«Каламбурное мышление» с одной стороны, «власть слова»-с другой: на них построено все мастерство Д. Мережковского. Приводить примеры было бы и скучно, и утомительно, и бесполезно: достаточно указать на власть слова-власть цитат над этим писателем. Вечные, бесконечные цитаты! Не он ими, а они им владеют. Интересно было-бы подсчитать (громадный труд!), сколько раз герои Д. Мережковского-т.-е. он сам- сколько раз они «вспоминают» но любому мелкому поводу чужие слова, цитаты, евангельские тексты и т. д. Если хотите видеть типичный пример-просмотрите последние страницы четвертой главы девятой книги «Петра и Алексея»: там автор, спрятавшись за манекенного Тихона, вспоминает, не давая бедному читателю ни отдыху, ни сроку, целый ряд цитат из Ньютона, из Брюса, из Писания, из Леонардо-да-Винчи-и все это связано словесными ассоциациями, сшито белыми нитками каламбурного мышления. И таких примеров десятки, сотни! Другой пример той-же «власти слова» над Д. Мережковским: типичные для него «обращенные фразы»-обращенные кстати и некстати. Святая плоть- бесплотная святость одухотворение плоти-воплощение духа; бесплотная духовность-бездушная святость; воплощаемый Бог-обожествляемая плоть: умерщвленная плоть-мертвая плотскость: какая поистине это ледяная игра разума! Из двух-трех льдинок складывает холодный Кай нее те-же, все те-же слова-и никак не может только сложить самого простого: любовь к людям. И это без конца, без предела, настойчиво, холодно, утомительно. Так и мелькают на страницах «преступная мученица» и «добродетельный палач», «раздвоенное сознание» и «бессознательное раздвоение», «неразумный Бог» и «безбожный разум»; или: «начали богословием, кончили сквернословием», «начали гладью, кончили гадью». Или еще сложнее: «у Л. Толстого мы слышим, потому что видим: у Достоевского мы видим, потому что слышим»; «потому-ли он ни на кого не похож, что болен, или потому болен, что не похож ни на кого?» И так далее, и так далее, без перерывов, без конца, строго следуя знаменитой формуле:
Мог-ли ожидать автор этих пресловутых строк, что сущность их ляжет некогда в основу литературного метода Д. Мережковского?
Но ночему-же, однако, если Д. Мережковский так любит слово, почему оно не живет в его мастерстве, почему он не творец, а мастер, не поэт, а стихослагатель? Внутренняя причина этого лежит глубоко-в самом существе, самой сущности этого писателя (о чем у нас еще будет речь); но достаточно уже ознакомиться с четырьмя томами его стихотворений, чтобы убедиться в «бледной немочи» Д. Мережковского.
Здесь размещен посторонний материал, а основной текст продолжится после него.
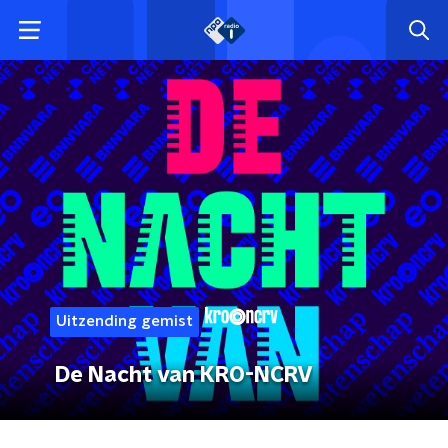
Uitzending gemist
De Nacht van KRO-NCRV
Прежде всего, слушая слова Д. Мережковского, не всегда можешь поверить его чувству. Мне всегда вспоминается, как, произнося свою статью о Тургеневе на вечере, посвященном его памяти, Д. Мережковский прочел по тетрадке: «у меня сейчас такое чувство, как будто И. С. Тургенев, которого кое-кто из пришедших на эти поминки знал при жизни-… у меня, говорю я, такое чувство, как будто он присутствует здесь, видит и слышит нас»… (XVIII, 197). Вот вам «экспромт», тщательно заготовленный дома! Как же после этого верить во все слова Д. Мережковского?
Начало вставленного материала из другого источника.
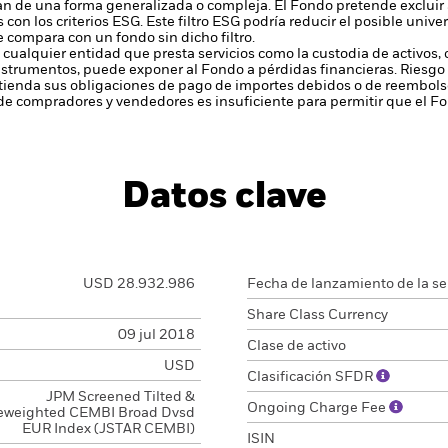
zan de una forma generalizada o compleja.
El Fondo pretende excluir
on los criterios ESG. Este filtro ESG podría reducir el posible unive
se compara con un fondo sin dicho filtro.
 cualquier entidad que presta servicios como la custodia de activos,
instrumentos, puede exponer al Fondo a pérdidas financieras.
Riesgo 
enda sus obligaciones de pago de importes debidos o de reembolso
de compradores y vendedores es insuficiente para permitir que el F
Datos clave
USD 28.932.986
Fecha de lanzamiento de la se
Share Class Currency
09 jul 2018
Clase de activo
USD
Clasificación SFDR
JPM Screened Tilted &
Ongoing Charge Fee
eweighted CEMBI Broad Dvsd
EUR Index (JSTAR CEMBI)
ISIN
Другая причина бессилия его поэтического слова-еще важнее. У него нет своего эпитета. В стихах его поражает прежде всего обилие эпитета пушкинского, намеренная подражательность, заимствование. Так и рябит в глазах: «безмолвная печаль», «медлительная ночь», «безумная надежда», «пленительный смех», «багряная листва», «поэтов ветренное племя», «стих унылый», «веселье прежнего напева», «Нева, закованная в гранит», «вдоль сумрачной Фонтанки влачатся медленные санки», «царственная Нева», «увлекательный обман», «печальная суровость», «обвив его руками, еще холодными устами припала к трепетным устам» — и снова, и снова, еще и еще: «дым багровый», «свободный ум», «младенческая радость», «буйная радость», «беспечная улыбка», «беспечная нега», «пленительная грусть», «сень дубрав пустынных»… В автобиографических «Старинных октавах» Д. Мережковский рассказывает о том, как в детстве начал он писать «глупые стихи», которые казались ему «пределом совершенства», и прибавляет: «я Пушкину бесстыдно подражал». Как видим теперь, он мог-бы повторить это и о позднейших своих стихотворениях, пронизанных пушкинизмами. Не говорю уже о прямых списываниях с Пушкина (например, в тех же «Старинных октавах» вторая строфа первой песни и сто одиннадцатая строфа второй).